From the FDA Drug Label
Cinacalcet tablets are indicated for the treatment of hypercalcemia in adult patients with primary HPT for whom parathyroidectomy would be indicated on the basis of serum calcium levels, but who are unable to undergo parathyroidectomy [see Clinical Studies (14.3)]. The recommended starting oral dose of cinacalcet tablets is 30 mg twice daily.
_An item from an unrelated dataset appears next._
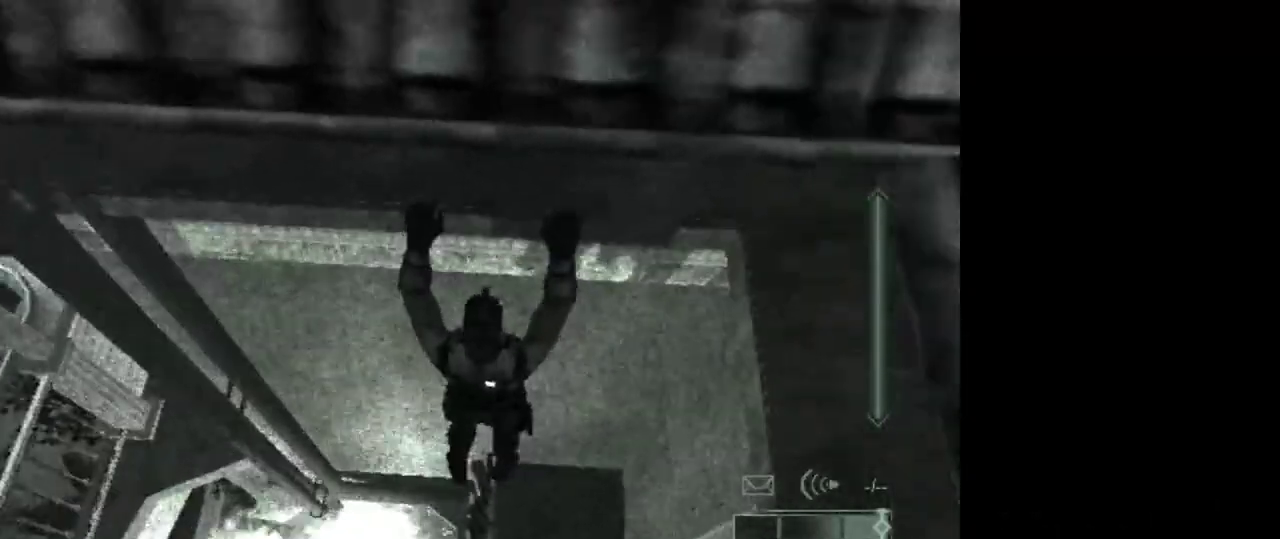
{"keys": [], "mouse": [], "events": []}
The dose of cinacalcet tablets should be titrated every 2 to 4 weeks through sequential doses of 30 mg twice daily, 60 mg twice daily, and 90 mg twice daily, and 90 mg 3 or 4 times daily as necessary to normalize serum calcium levels The management of parathyroid adenoma with hypercalcemia and elevated parathyroid hormone (PTH) level is to treat with cinacalcet.
- The recommended starting dose is 30 mg twice daily.
- The dose should be titrated every 2 to 4 weeks to normalize serum calcium levels.
- The goal is to achieve a normalized serum calcium level. 2
From the Research
Management of Parathyroid Adenoma with Hypercalcemia and Elevated PTH Level
- The management of parathyroid adenoma with hypercalcemia and elevated parathyroid hormone (PTH) level can involve various treatment options, including surgical and non-surgical approaches 3.
- Surgical removal of one or more parathyroid glands is a common treatment for parathyroid adenoma, but minimally invasive procedures such as percutaneous radiofrequency ablation (RFA) under ultrasonographic guidance are also gaining popularity 3.
- RFA has been shown to be a safe and effective therapeutic option in the treatment of parathyroid adenoma, with significant decreases in serum calcium and PTH levels observed after the procedure 3.
- In cases of refractory hypercalcemia, denosumab has been used as a treatment option, particularly in patients with parathyroid carcinoma 4, 5.
- Denosumab has been shown to be effective in reducing calcium levels and controlling hypercalcemia in patients with parathyroid carcinoma, and its use has been endorsed in the management of hypercalcemia in patients with parathyroid carcinoma and other conditions with PTH-induced hypercalcemia 4, 5.
- Cinacalcet, a calcimimetic agent, has also been used to treat hypercalcemia in patients with primary hyperparathyroidism, including those with liver cirrhosis 6.
- The goals of surgery for parathyroid carcinoma are resection with negative margins, and adjuvant therapy with chemotherapy or external beam radiation has not been proven to affect disease-free or overall survival 7.
Treatment Options
- Percutaneous radiofrequency ablation (RFA) under ultrasonographic guidance
- Surgical removal of one or more parathyroid glands
- Denosumab
- Cinacalcet
Considerations
- The diagnosis of parathyroid carcinoma is often made only after parathyroidectomy, and the diagnosis should be suspected when calcium or PTH levels are high 7.
- Recurrence is common in parathyroid carcinoma, and reoperation is recommended for resectable recurrent disease 7.
- Palliation with calcimimetic pharmacotherapy can aid with management of symptomatic hypercalcemia in recurrent or persistent disease after parathyroidectomy 7.